• [Short problem] Copy the following lines word for word, with nothing changed.

::::::::::

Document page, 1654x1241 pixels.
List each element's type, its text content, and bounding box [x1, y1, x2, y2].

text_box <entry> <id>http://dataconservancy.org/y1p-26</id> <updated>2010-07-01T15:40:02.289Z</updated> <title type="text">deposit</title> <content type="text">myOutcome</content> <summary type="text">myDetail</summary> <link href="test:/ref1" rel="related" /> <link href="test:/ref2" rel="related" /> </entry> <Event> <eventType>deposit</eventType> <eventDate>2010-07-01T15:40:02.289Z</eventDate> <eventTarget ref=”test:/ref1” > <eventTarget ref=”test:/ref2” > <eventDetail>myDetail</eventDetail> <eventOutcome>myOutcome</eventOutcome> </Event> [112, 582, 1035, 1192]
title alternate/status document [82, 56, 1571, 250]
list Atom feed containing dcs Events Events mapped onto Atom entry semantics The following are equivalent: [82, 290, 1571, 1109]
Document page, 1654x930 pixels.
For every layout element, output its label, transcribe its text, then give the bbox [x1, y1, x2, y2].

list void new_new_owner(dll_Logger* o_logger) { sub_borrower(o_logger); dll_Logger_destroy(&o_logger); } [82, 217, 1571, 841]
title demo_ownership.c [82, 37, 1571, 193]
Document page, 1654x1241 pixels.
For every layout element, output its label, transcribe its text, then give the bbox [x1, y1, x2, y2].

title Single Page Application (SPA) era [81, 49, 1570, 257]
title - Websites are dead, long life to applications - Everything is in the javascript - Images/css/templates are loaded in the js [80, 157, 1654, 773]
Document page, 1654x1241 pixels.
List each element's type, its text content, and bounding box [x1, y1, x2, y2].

::::::::::

• [The result]
Document page, 1654x1241 pixels.
List each element's type, its text content, and bounding box [x1, y1, x2, y2].

text_box <entry> <id>http://dataconservancy.org/y1p-26</id> <updated>2010-07-01T15:40:02.289Z</updated> <title type="text">deposit</title> <content type="text">myOutcome</content> <summary type="text">myDetail</summary> <link href="test:/ref1" rel="related" /> <link href="test:/ref2" rel="related" /> </entry> <Event> <eventType>deposit</eventType> <eventDate>2010-07-01T15:40:02.289Z</eventDate> <eventTarget ref=”test:/ref1” > <eventTarget ref=”test:/ref2” > <eventDetail>myDetail</eventDetail> <eventOutcome>myOutcome</eventOutcome> </Event> [112, 582, 1035, 1192]
title alternate/status document [82, 56, 1571, 250]
list Atom feed containing dcs Events Events mapped onto Atom entry semantics The following are equivalent: [82, 290, 1571, 1109]
Document page, 1654x930 pixels.
For every layout element, output its label, transcribe its text, then give the bbox [x1, y1, x2, y2].

list void new_new_owner(dll_Logger* o_logger) { sub_borrower(o_logger); dll_Logger_destroy(&o_logger); } [82, 217, 1571, 841]
title demo_ownership.c [82, 37, 1571, 193]
Document page, 1654x1241 pixels.
For every layout element, output its label, transcribe its text, then give the bbox [x1, y1, x2, y2].

title Single Page Application (SPA) era [81, 49, 1570, 257]
title - Websites are dead, long life to applications - Everything is in the javascript - Images/css/templates are loaded in the js [80, 157, 1654, 773]
Document page, 1654x1241 pixels.
List each element's type, its text content, and bounding box [x1, y1, x2, y2].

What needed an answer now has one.